Eines Tages entdeckte ich als Biologiestudent Silberfische in unserem Haus. Diese kleinen, flinken Kreaturen mit schuppigen Körpern erregten sofort meine Aufmerksamkeit. Die ungewöhnlichen „Gäste“ sahen weder wie Fliegenschnäpper noch wie gewöhnliche Kakerlaken aus. Meine Neugier veranlasste mich, diese Kreaturen zu studieren.
Uralt, aber keine Dinosaurier
Das Internet ist voll von Informationen über Silberfische, die sie als „lebende Fossilien“ positionieren, die ursprünglich aus der Zeit der Dinosaurier stammen. Dies ist jedoch nicht ganz richtig. Silberfische gehören zwar zu den ältesten Insekten der Erde, doch ihre Entwicklung unterschied sich lange vor ihrem Erscheinen, vor etwa 100 bis 110 Millionen Jahren, von der der Dinosaurier.
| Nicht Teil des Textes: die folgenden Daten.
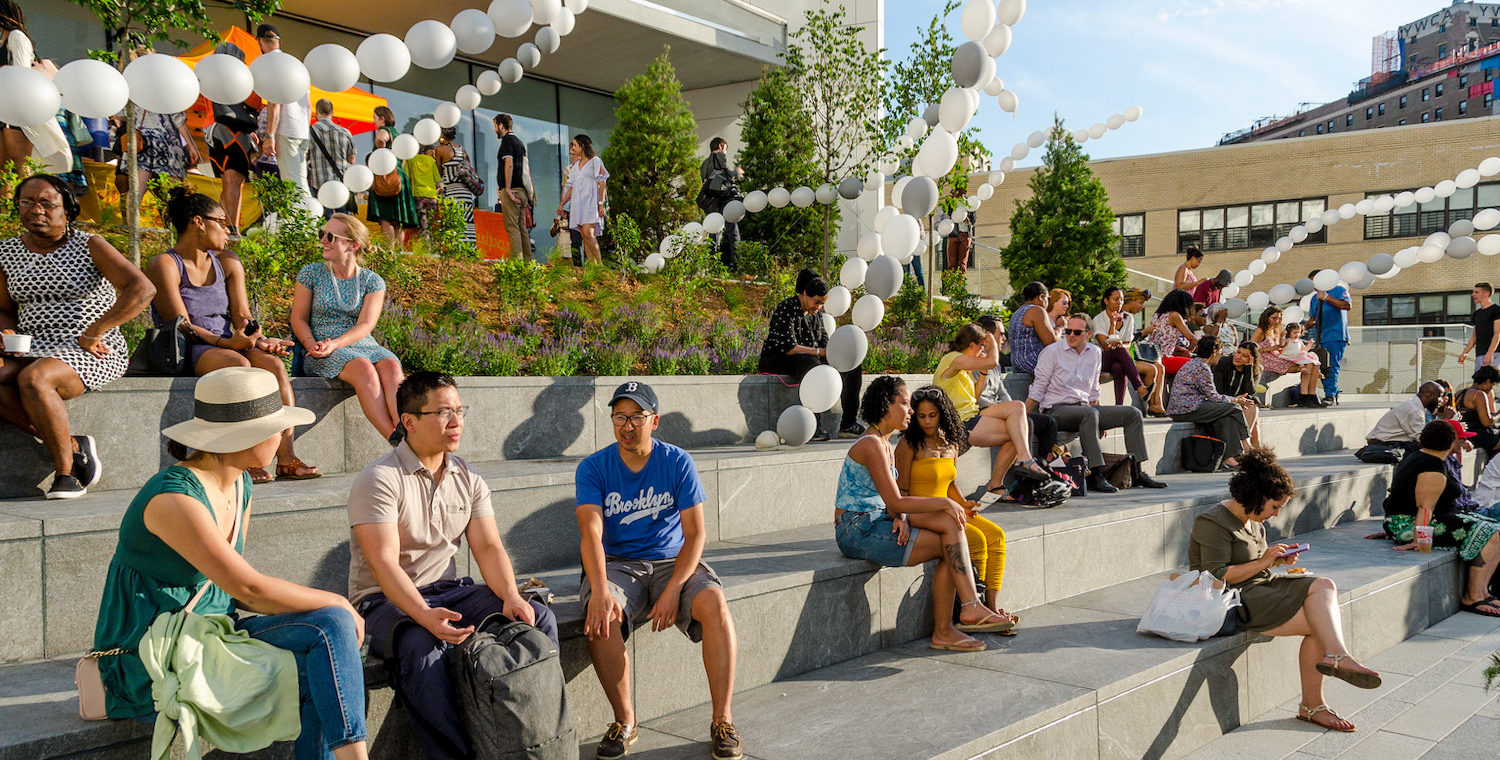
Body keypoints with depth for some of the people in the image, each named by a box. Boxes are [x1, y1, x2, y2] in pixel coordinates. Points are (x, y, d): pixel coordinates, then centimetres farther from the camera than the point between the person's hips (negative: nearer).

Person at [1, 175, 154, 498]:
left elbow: (143, 289, -16)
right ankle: (72, 446, -19)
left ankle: (66, 471, -16)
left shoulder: (90, 246, -3)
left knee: (33, 379, -33)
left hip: (92, 354, -5)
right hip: (33, 351, 5)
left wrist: (92, 333, -17)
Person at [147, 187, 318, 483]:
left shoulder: (228, 263, 17)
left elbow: (241, 315, 8)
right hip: (184, 352, -5)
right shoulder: (164, 265, -2)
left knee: (274, 363, -25)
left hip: (226, 345, 5)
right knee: (238, 364, -35)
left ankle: (286, 459, -34)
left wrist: (259, 339, -13)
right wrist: (224, 342, -24)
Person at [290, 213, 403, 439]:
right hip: (323, 353, -2)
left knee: (391, 366, -34)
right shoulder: (311, 274, 9)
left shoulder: (373, 281, 8)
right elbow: (298, 319, 8)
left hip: (363, 345, 2)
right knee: (364, 369, -35)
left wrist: (334, 343, -21)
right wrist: (312, 345, -13)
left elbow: (365, 325, -3)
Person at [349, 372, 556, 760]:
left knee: (538, 618, -14)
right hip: (386, 599, -6)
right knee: (424, 647, -38)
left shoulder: (468, 479, 8)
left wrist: (510, 596, -18)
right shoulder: (379, 480, -12)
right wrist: (425, 616, -36)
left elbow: (488, 546, 2)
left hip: (448, 589, 6)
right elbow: (384, 562, -21)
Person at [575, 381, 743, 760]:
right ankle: (624, 720, -10)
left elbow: (695, 534, -7)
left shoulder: (678, 463, -4)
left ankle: (723, 721, -17)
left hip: (672, 562, 0)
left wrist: (673, 590, -22)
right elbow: (591, 533, -16)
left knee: (714, 602, -29)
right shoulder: (594, 468, -4)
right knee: (600, 616, -32)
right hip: (617, 564, 0)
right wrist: (600, 590, -34)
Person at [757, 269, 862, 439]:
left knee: (852, 366, -5)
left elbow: (823, 339, 12)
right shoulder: (786, 309, -18)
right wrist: (820, 352, -24)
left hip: (810, 358, 9)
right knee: (813, 367, -41)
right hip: (778, 360, -8)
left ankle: (849, 424, -5)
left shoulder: (817, 311, 8)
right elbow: (788, 347, -24)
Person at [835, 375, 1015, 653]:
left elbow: (892, 502, 13)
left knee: (949, 522, -8)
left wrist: (901, 518, -10)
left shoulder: (885, 445, 15)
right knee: (950, 546, -13)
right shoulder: (872, 445, -16)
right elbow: (895, 503, -21)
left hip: (874, 522, 9)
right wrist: (945, 502, -16)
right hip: (857, 531, -9)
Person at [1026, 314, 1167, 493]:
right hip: (1055, 409, -7)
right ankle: (1095, 476, -39)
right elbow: (1037, 389, -6)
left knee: (1133, 414, -3)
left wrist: (1100, 420, 16)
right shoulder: (1052, 352, -3)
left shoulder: (1094, 352, 14)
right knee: (1089, 414, -37)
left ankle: (1137, 472, -4)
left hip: (1083, 407, 7)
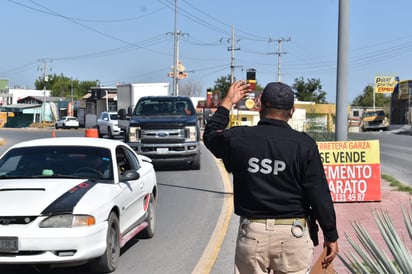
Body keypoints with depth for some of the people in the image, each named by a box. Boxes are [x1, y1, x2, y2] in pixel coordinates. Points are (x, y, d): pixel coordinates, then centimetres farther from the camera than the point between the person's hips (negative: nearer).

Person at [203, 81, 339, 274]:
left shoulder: (238, 138, -2)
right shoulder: (304, 144, -7)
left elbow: (210, 135, 22)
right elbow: (319, 194, -6)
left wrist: (227, 102, 33)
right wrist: (331, 236, 3)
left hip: (252, 234, 2)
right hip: (294, 235, -1)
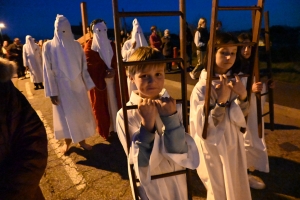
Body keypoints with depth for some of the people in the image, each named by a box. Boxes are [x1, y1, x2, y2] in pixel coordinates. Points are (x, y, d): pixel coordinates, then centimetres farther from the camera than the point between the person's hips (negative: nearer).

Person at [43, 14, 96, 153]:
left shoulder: (76, 45, 2)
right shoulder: (49, 46, -4)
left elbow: (84, 66, 4)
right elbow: (48, 71, -5)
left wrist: (89, 84, 0)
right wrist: (52, 92, -9)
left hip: (78, 85, 2)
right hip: (62, 86, -2)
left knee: (81, 112, 8)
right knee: (66, 114, 8)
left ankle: (81, 140, 23)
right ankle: (67, 141, 27)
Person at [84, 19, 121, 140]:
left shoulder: (111, 44, 11)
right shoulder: (89, 46, -2)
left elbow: (117, 60, 4)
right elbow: (91, 64, -10)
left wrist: (113, 70, -16)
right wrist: (104, 73, -21)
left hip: (113, 79, 4)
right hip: (99, 80, -4)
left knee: (115, 102, 7)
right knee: (101, 105, 3)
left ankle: (116, 126, 21)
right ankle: (105, 130, 16)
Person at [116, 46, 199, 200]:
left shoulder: (174, 107, -13)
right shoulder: (125, 115, -19)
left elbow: (191, 160, -18)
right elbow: (141, 167, -21)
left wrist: (171, 118, -28)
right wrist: (146, 124, -34)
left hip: (179, 183, 2)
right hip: (149, 187, -2)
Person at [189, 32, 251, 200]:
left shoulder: (235, 82, -4)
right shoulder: (202, 88, -21)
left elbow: (241, 120, -4)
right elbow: (202, 128, -22)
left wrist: (243, 96, -21)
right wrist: (221, 101, -30)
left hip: (234, 145, 5)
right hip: (213, 149, -5)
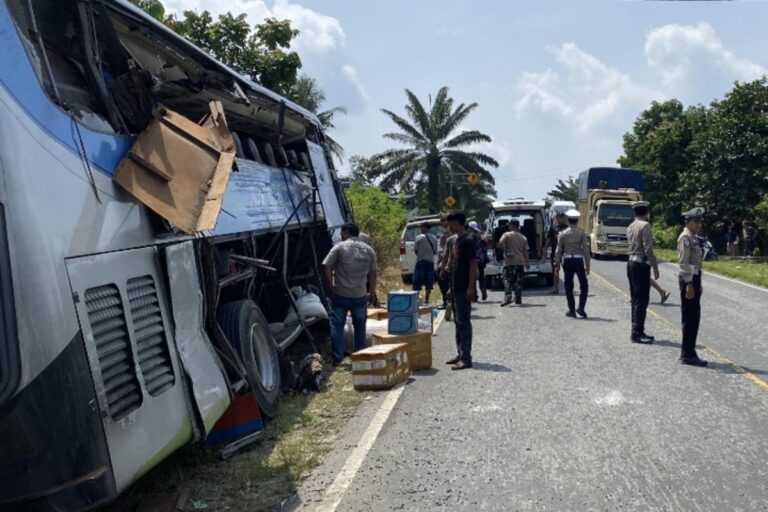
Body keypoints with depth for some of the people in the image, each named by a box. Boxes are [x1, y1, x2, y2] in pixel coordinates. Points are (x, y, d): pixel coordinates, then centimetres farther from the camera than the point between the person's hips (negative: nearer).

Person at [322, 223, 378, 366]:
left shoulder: (339, 247, -3)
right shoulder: (368, 250, 7)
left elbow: (326, 267, -10)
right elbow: (372, 274, 10)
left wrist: (331, 287, -3)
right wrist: (372, 293, 18)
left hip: (340, 295, -3)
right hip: (359, 295, 3)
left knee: (337, 325, 4)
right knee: (360, 325, 16)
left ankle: (337, 358, 2)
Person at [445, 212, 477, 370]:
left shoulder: (468, 241, -14)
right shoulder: (458, 240, 15)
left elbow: (473, 265, -17)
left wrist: (470, 288, -21)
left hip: (464, 289, -10)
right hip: (456, 288, 10)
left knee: (463, 322, -7)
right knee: (458, 321, 13)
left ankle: (466, 358, -4)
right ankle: (460, 354, 22)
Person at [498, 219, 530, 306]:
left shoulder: (507, 235, -2)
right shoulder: (523, 237, 11)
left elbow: (501, 243, -20)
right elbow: (525, 251, 8)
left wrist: (506, 251, -9)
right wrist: (527, 263, 11)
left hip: (509, 261, -4)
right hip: (520, 262, 4)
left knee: (508, 280, -3)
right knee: (518, 281, 9)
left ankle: (508, 298, -16)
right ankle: (518, 299, 12)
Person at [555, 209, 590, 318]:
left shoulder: (563, 233, 1)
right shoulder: (582, 233, -2)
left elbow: (559, 250, 2)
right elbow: (586, 249, -4)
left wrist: (557, 264, 10)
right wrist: (587, 265, 0)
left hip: (567, 260, 1)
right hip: (579, 260, -1)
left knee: (568, 286, 8)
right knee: (584, 285, 10)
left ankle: (572, 310, 11)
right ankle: (581, 307, -4)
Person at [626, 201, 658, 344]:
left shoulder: (631, 227, 14)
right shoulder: (645, 226, -11)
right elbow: (648, 249, -16)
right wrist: (655, 268, -13)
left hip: (631, 262, 9)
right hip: (641, 264, -9)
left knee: (636, 299, 12)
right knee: (642, 300, -7)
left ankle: (637, 331, 17)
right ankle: (637, 333, -7)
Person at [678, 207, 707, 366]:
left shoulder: (693, 237, 16)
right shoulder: (685, 237, -13)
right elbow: (684, 262, -19)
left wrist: (697, 284, 19)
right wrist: (689, 284, -22)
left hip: (694, 278, 10)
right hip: (688, 280, -10)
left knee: (694, 317, 13)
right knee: (690, 317, -5)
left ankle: (688, 353, 20)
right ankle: (687, 355, 1)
Das Geheimnis des Überlebens
Das Hauptmerkmal von Silberfischen ist ihre Ursprünglichkeit, gepaart mit einer unglaublichen Haltbarkeit. Ohne Flügel, wie ihre entfernten Vorfahren, haben sie fast alle Winkel der menschlichen Behausung gemeistert.
Unprätentiös in Bezug auf Essen und Bedingungen
Für ein angenehmes Leben benötigen Silberfische eine hohe Luftfeuchtigkeit (75-97 %) und eine normale Raumtemperatur. Sie sind unprätentiös in der Nahrung und ernähren sich von Zellulose, Chitin und Stärke. Kleber, Papier, Bücher – alles kann zu ihrer Mahlzeit werden.
Robust und ausdauernd
Silberfische sind wahre Überlebensmeister. Ihre schuppige „Körperpanzerung“ lässt sich leicht ablösen, sodass sie Raubtieren und Netzen ausweichen können. Verlorene Gliedmaßen regenerieren sich in nur 3-4 Wochen.

Im Gegensatz zu vielen Insekten häuten Silberfische nicht nur in ihrer Jugend, sondern auch im Erwachsenenalter, und zwar bis zu 30 Mal im Jahr. Dadurch haben sie eine lange Lebensdauer – bis zu 3 Jahre.
Schwache Seiten
Trotz ihrer Hartnäckigkeit sind Silberfische nicht ohne Schwächen. Schwache Kiefer, langsame Geschwindigkeit und Verletzlichkeit bei der Wiederherstellung der Schutzschuppen machen sie angreifbar.
Unfruchtbar, aber nicht gefährlich
Silberfische sind nicht fruchtbar. Ein Weibchen legt in seinem Leben weniger als 100 Eier, was deutlich weniger ist als bei Kakerlaken und anderen Haushaltsschädlingen. Dies war einer der Gründe, warum sie in meinem Zuhause nicht zur dominierenden Art wurden.
Sie sind nachtaktiv
Interessanterweise sind Silberfische hauptsächlich nachts aktiv. Sie nehmen keine menschliche Nahrung zu sich und übertragen keine gefährlichen Krankheiten. In seltenen Fällen können ihre Abfallprodukte Allergien auslösen.
Abschluss
Silberfische sind nicht die angenehmsten Nachbarn, aber gefährlich kann man sie nicht nennen. Nachdem ich ihre Eigenschaften untersucht hatte, wurde mir klar, dass diese unprätentiösen Kreaturen keine ernsthafte Bedrohung darstellen.